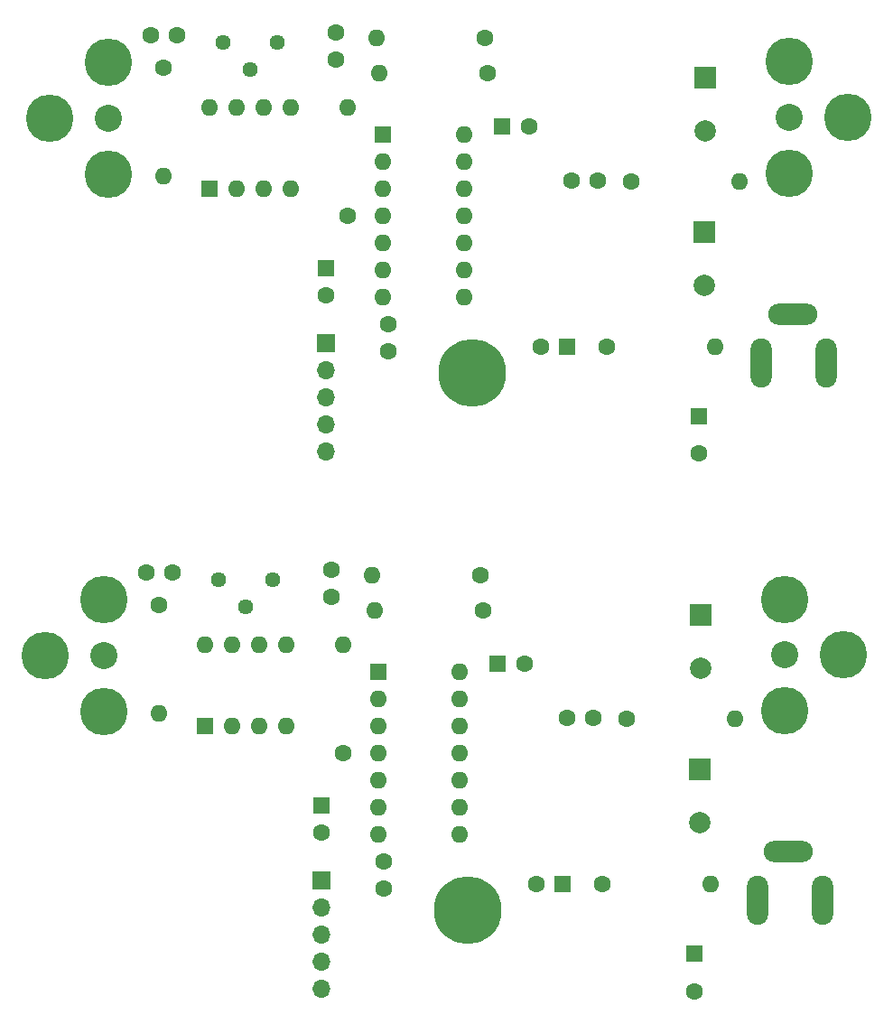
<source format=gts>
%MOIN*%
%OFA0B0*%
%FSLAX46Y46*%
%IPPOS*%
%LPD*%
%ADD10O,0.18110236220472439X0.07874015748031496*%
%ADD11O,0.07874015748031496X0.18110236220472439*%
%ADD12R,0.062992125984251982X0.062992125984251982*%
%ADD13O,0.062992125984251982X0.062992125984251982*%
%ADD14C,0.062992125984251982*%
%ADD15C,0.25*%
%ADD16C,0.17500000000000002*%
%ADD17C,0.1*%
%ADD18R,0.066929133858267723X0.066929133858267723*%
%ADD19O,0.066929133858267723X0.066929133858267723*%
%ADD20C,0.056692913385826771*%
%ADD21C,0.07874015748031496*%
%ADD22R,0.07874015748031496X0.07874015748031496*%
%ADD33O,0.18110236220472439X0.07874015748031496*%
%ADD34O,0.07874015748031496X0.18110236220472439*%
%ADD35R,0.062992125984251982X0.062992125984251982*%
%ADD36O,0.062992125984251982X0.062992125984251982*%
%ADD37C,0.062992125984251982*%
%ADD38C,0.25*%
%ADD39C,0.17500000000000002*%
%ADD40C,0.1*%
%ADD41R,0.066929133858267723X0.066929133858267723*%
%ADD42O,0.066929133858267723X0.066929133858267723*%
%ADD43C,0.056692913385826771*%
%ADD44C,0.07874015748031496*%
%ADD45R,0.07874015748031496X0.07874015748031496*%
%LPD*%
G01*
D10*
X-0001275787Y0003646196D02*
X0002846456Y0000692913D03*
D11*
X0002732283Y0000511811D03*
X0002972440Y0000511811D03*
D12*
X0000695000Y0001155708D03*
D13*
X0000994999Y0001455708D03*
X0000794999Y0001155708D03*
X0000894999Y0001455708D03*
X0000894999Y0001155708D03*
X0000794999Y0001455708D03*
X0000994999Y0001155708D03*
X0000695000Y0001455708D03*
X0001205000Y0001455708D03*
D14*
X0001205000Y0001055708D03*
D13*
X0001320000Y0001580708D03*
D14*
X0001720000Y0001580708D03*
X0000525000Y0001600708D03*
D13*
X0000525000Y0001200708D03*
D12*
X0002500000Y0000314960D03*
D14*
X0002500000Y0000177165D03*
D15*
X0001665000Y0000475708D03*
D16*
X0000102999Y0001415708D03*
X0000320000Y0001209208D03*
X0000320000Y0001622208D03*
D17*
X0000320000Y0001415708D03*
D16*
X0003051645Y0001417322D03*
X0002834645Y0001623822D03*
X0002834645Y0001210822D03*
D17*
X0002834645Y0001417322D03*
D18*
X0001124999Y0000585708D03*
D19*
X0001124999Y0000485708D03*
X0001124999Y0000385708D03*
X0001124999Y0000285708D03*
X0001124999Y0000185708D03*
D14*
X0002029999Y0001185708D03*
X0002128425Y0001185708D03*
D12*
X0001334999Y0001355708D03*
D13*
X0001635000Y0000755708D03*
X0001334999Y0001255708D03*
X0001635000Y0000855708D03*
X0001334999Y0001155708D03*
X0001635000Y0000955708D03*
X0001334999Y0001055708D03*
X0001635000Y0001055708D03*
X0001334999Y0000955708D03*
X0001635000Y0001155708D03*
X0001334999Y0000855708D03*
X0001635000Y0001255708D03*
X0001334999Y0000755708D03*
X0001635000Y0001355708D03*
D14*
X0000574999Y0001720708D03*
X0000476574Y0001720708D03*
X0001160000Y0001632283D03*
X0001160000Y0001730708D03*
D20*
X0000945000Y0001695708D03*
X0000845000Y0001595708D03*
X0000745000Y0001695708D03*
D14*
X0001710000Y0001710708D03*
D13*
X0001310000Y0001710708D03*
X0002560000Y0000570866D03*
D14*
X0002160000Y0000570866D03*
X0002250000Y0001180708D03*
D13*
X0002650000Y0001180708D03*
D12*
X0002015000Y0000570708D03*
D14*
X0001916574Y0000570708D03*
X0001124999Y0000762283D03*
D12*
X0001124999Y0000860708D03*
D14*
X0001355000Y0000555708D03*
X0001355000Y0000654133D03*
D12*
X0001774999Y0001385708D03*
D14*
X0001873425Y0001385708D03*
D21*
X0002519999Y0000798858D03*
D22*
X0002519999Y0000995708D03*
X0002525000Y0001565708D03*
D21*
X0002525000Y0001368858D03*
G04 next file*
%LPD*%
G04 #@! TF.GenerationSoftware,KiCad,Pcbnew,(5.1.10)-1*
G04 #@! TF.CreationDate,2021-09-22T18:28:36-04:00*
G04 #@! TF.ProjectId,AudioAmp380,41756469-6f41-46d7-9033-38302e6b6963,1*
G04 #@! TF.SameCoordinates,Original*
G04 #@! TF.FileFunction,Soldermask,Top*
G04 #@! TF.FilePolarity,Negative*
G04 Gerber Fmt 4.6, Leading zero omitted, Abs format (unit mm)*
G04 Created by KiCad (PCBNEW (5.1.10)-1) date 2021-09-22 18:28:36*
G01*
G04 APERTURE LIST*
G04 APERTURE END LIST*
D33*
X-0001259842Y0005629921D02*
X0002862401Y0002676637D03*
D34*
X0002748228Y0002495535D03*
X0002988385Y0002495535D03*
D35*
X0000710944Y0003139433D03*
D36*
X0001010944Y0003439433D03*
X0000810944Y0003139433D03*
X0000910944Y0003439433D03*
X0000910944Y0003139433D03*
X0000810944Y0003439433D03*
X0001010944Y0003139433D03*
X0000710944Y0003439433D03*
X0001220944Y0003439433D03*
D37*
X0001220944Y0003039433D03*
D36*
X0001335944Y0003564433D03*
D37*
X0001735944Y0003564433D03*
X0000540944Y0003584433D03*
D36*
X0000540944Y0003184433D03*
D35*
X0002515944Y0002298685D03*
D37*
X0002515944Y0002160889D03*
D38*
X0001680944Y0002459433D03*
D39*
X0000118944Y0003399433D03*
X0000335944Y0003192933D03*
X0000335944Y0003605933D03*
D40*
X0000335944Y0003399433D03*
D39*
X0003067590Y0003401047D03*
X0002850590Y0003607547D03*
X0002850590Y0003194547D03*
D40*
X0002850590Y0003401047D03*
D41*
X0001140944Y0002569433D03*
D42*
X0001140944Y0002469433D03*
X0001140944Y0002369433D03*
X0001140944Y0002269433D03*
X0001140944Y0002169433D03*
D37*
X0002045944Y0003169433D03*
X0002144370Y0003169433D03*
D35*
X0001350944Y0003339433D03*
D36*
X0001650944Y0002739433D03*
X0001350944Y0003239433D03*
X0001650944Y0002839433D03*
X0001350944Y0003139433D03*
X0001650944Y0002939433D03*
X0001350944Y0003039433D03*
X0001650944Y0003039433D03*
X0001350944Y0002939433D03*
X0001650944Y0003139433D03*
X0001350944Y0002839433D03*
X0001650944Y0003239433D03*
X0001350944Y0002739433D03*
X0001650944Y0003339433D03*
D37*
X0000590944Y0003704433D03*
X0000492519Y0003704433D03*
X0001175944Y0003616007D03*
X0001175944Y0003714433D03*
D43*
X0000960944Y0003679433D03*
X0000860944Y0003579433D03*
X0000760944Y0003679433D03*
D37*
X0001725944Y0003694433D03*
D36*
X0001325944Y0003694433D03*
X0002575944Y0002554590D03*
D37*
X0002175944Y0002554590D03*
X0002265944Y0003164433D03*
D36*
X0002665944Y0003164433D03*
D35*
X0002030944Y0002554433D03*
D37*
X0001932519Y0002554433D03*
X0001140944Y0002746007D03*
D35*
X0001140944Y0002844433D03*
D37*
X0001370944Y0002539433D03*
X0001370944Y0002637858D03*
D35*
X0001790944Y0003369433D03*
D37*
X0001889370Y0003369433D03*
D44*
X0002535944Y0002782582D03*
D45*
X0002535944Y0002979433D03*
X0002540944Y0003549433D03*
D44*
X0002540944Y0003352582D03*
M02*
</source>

**What you have to do**
Within the records, the lines containing the string "APERTURE" are to be counted and their number given without comment.

**Result for this task**
2